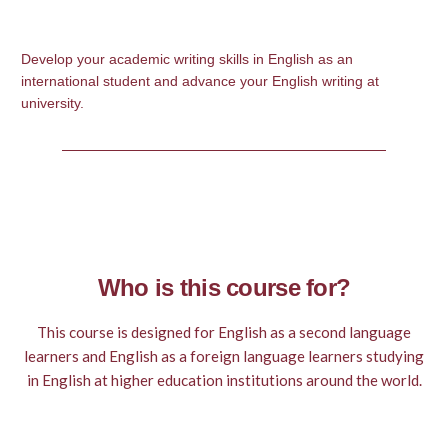
Develop your academic writing skills in English as an
international student and advance your English writing at
university.
Who is this course for?
This course is designed for English as a second language
learners and English as a foreign language learners studying
in English at higher education institutions around the world.
It will also be useful for learners of English who wish to
improve their academic writing skills.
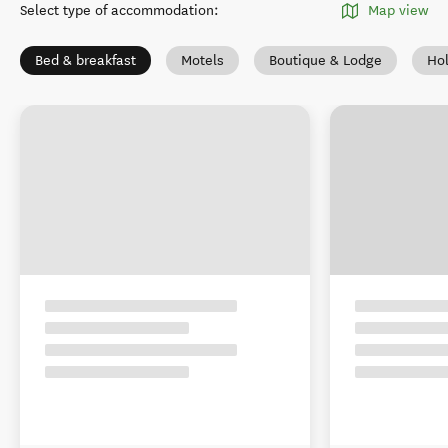
Select type of accommodation
:
Map view
Bed & breakfast
Motels
Boutique & Lodge
Ho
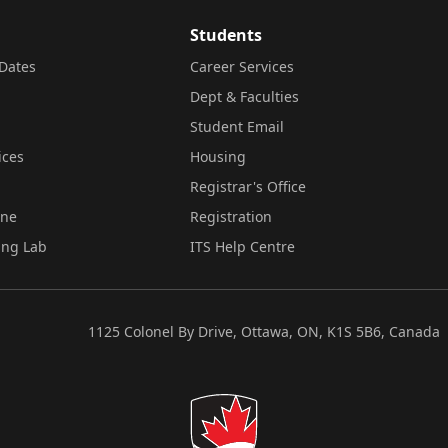
Students
Dates
Career Services
Dept & Faculties
Student Email
ices
Housing
Registrar's Office
ine
Registration
ing Lab
ITS Help Centre
1125 Colonel By Drive, Ottawa, ON, K1S 5B6, Canada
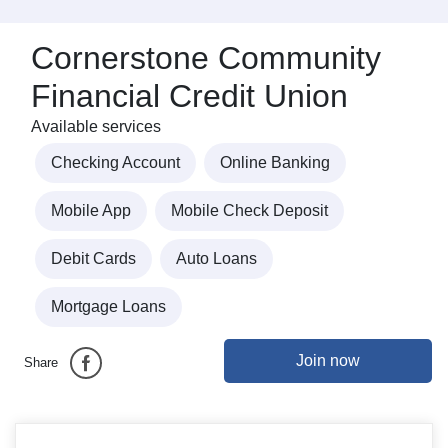
Cornerstone Community
Financial Credit Union
Available services
Checking Account
Online Banking
Mobile App
Mobile Check Deposit
Debit Cards
Auto Loans
Mortgage Loans
Join now
Share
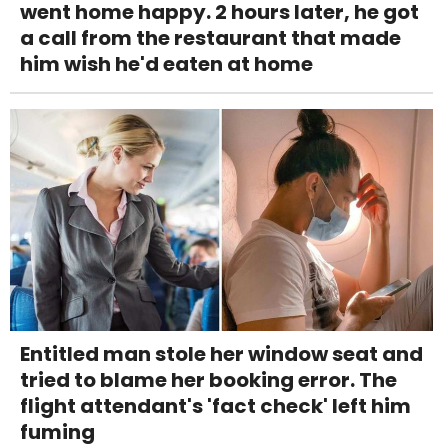
went home happy. 2 hours later, he got
a call from the restaurant that made
him wish he'd eaten at home
Entitled man stole her window seat and
tried to blame her booking error. The
flight attendant's 'fact check' left him
fuming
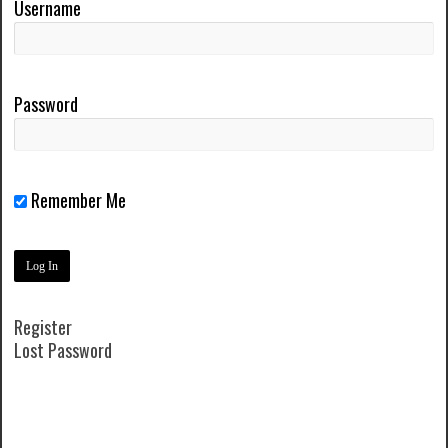
Username
Password
Remember Me
Register
Lost Password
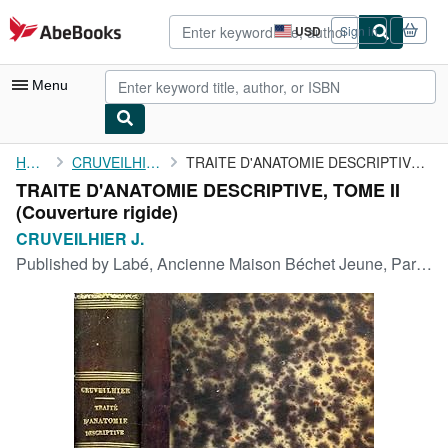
Skip to main content
AbeBooks.com
USD
Sign in
Site
shopping
preferences
Menu
My Account
Home
CRUVEILHIER J.
TRAITE D'ANATOMIE DESCRIPTIVE, TOME II
TRAITE D'ANATOMIE DESCRIPTIVE, TOME II
My Purchases
(Couverture rigide)
Advanced Search
CRUVEILHIER J.
Published by
Labé, Ancienne Maison Béchet Jeune, Paris, 1851
Browse Collections
Rare Books
Art & Collectibles
Textbooks
Sellers
Start Selling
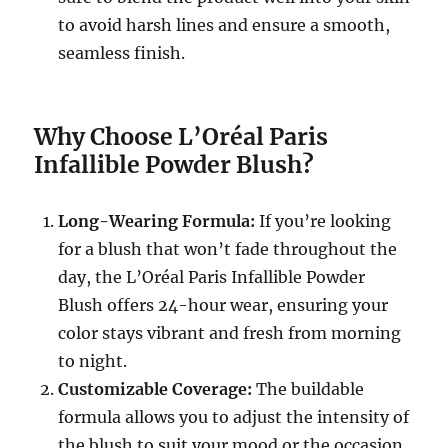
to avoid harsh lines and ensure a smooth,
seamless finish.
Why Choose L’Oréal Paris
Infallible Powder Blush?
Long-Wearing Formula:
If you’re looking
for a blush that won’t fade throughout the
day, the L’Oréal Paris Infallible Powder
Blush offers 24-hour wear, ensuring your
color stays vibrant and fresh from morning
to night.
Customizable Coverage:
The buildable
formula allows you to adjust the intensity of
the blush to suit your mood or the occasion,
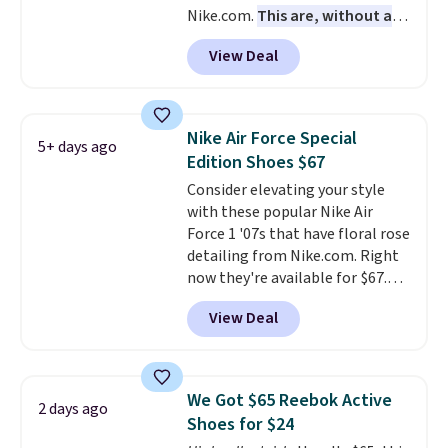
Nike.com.
This are, without a
men's sizes? Look above the
doubt, the most popular Nike
tabs above the product name
View Deal
shoes on the market right now.
and select "men's."
This price only reflect the
pictured White/White/Orange
Frost color, but about three
Nike Air Force Special
5+ days ago
other color options are
Edition Shoes $67
available for slightly more if
Consider elevating your style
that's more your style. Shipping
with these popular Nike Air
is free when you're logged into
Force 1 '07s that have floral rose
your Nike+ account and spend
detailing from Nike.com. Right
$50 or more.
now they're available for $67.48
with code DAYONE. That's 40%
View Deal
off from their original $115
asking price. These are special
editions of the popular Air Force
1s and we don't see them very
We Got $65 Reebok Active
2 days ago
often. They are made from a
Shoes for $24
blend of real and synthetic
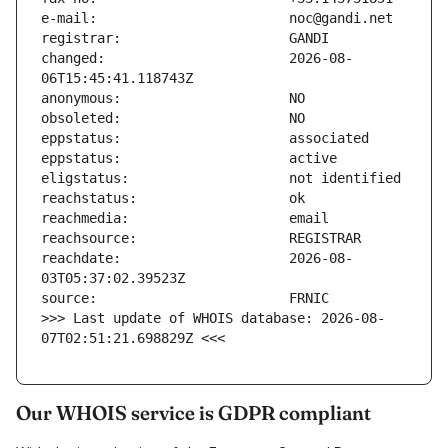
changed:                       2026-08-
reachdate:                     2026-08-
>>> Last update of WHOIS database: 2026-08-
07T02:51:21.698829Z <<<
Our WHOIS service is GDPR compliant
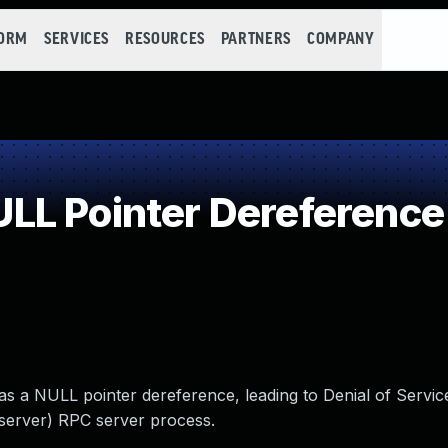
FORM
SERVICES
RESOURCES
PARTNERS
COMPANY
LL Pointer Dereference
s a NULL pointer dereference, leading to Denial of Service
server) RPC server process.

====

*What this task involves*. Reproduce the material verbatim from the line with "Select type of accommodation" up to and including the line with "Lost Password", omitting the pictures.

*Output*.
Select type of accommodation
:
Map view
Bed & breakfast
Motels
Boutique & Lodge
Ho
Students
Dates
Career Services
Dept & Faculties
Student Email
ices
Housing
Registrar's Office
ine
Registration
ing Lab
ITS Help Centre
1125 Colonel By Drive, Ottawa, ON, K1S 5B6, Canada
Cornerstone Community
Financial Credit Union
Available services
Checking Account
Online Banking
Mobile App
Mobile Check Deposit
Debit Cards
Auto Loans
Mortgage Loans
Join now
Share
went home happy. 2 hours later, he got
a call from the restaurant that made
him wish he'd eaten at home
Entitled man stole her window seat and
tried to blame her booking error. The
flight attendant's 'fact check' left him
fuming
Username
Password
Remember Me
Register
Lost Password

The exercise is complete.